“For him?”
“For him,” he said. Then after a pause, “And because I don’t want to be the worst thing I ever did.”
You looked at him for a long moment.
Then nodded.
That was enough.
Not reunion.
Not romance.
Not a family rebuilt in the shape he destroyed.
Something healthier.
Truth with distance.
Peace with boundaries.
The original folder stayed with you for the rest of your life.
Not because you wanted to live in the past.
Because it reminded you of the woman who walked into that divorce office twelve days after giving birth, body aching, heart broken, baby asleep on her chest, and refused to let anyone call her weak.
Sometimes, when clients sat across from you saying, “I don’t have anything, just some screenshots,” you would smile gently and say, “That’s how folders begin.”
Then you would help them build one.
So if anyone asks what happened after you arrived at the divorce office with a twelve-day-old baby and found Santiago sitting there with his mistress, tell them this.
He thought exhaustion would make you obedient.
He thought motherhood would make you easier to scare.
He thought Clara’s presence would humiliate you.
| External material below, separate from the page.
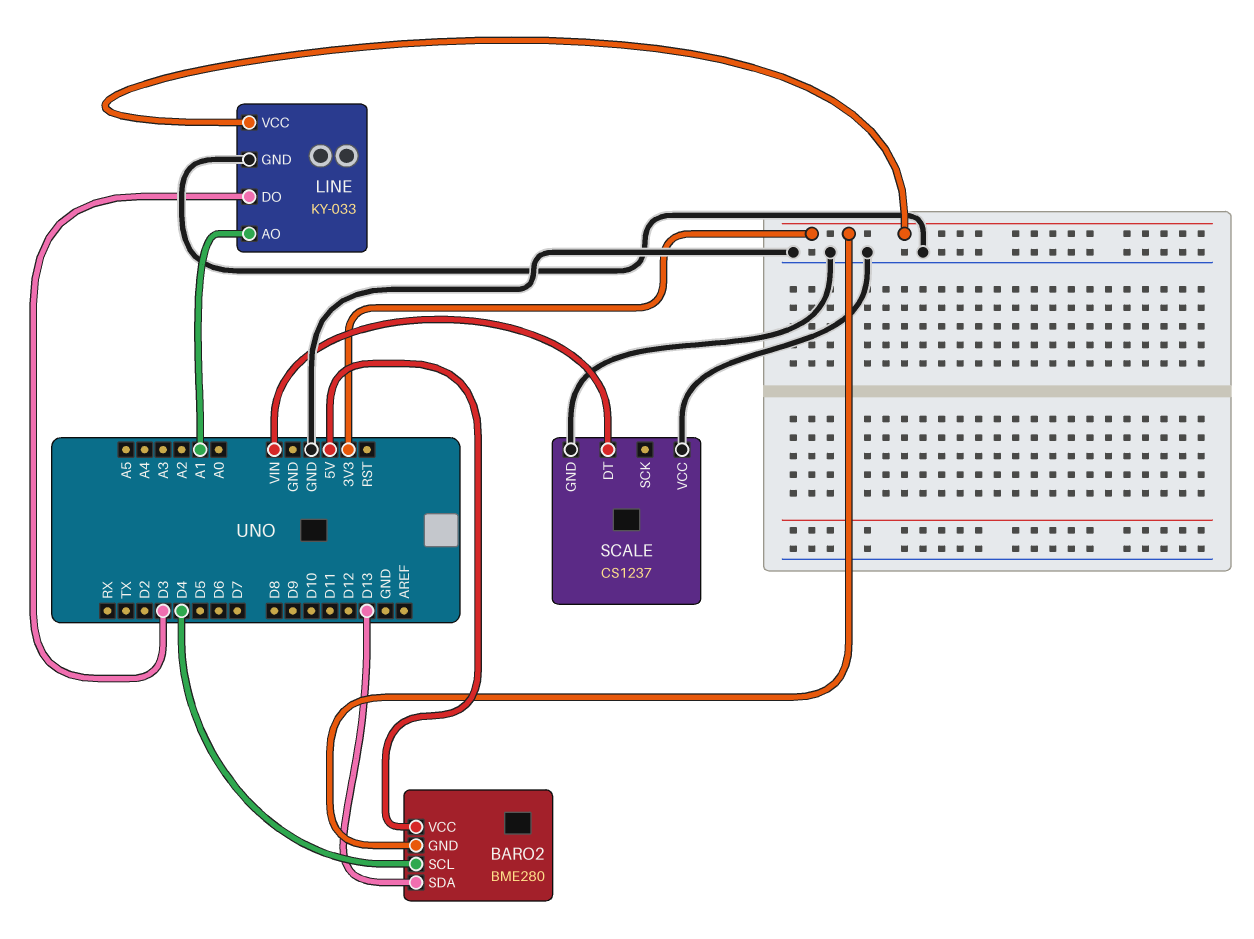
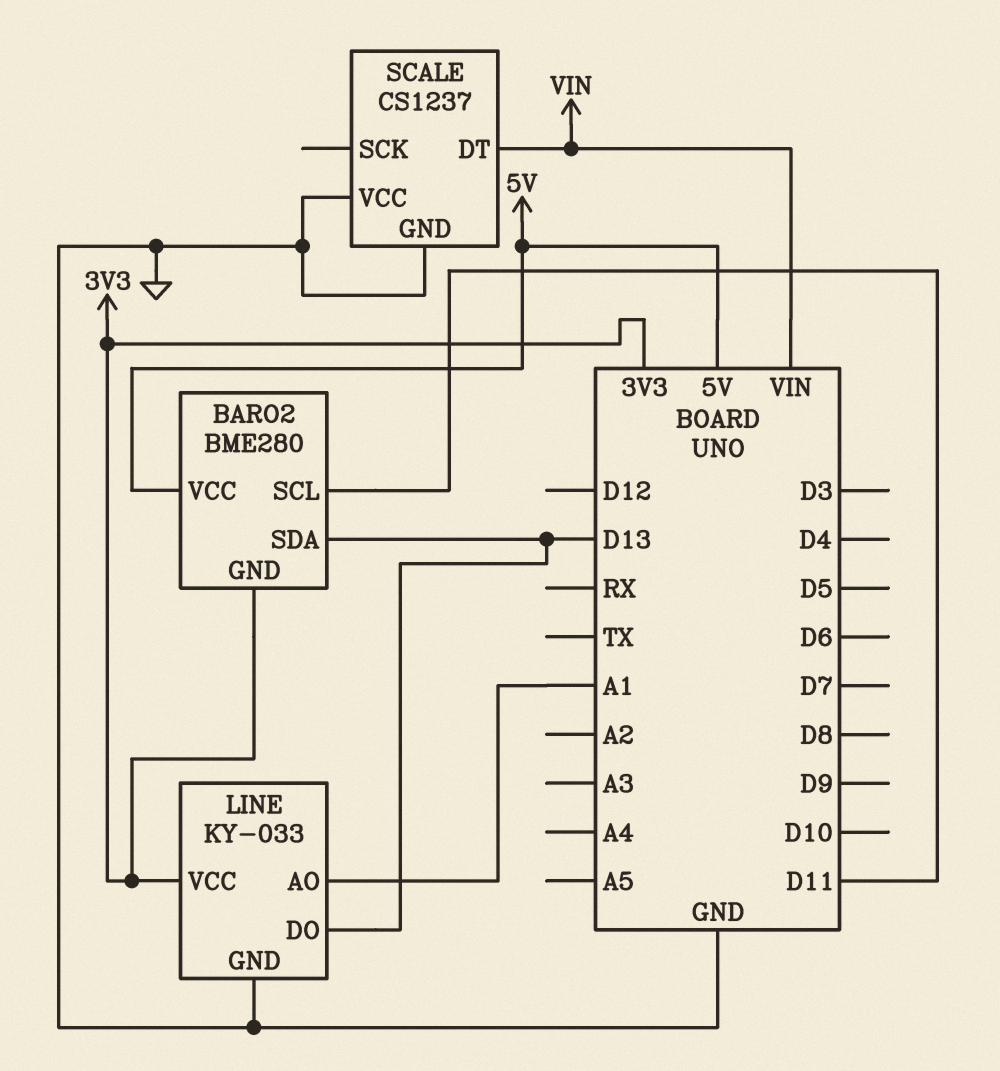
BARO2 pin SCL: D4 -> D11
LINE pin DO: D3 -> D13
He thought calling you unstable would erase the truth.
But you had messages.
You had bank records.
You had hotel receipts.
You had emails.
You had the one thing men like Santiago forget tired women can still carry.
Proof.
And by the end of that meeting, the mistress had stopped smiling, the lawyer had stopped believing his own client, the father who missed the birth had lost control of the story, and the mother everyone underestimated walked out with her baby, her dignity, and the beginning of a life no one else would ever be allowed to sign away.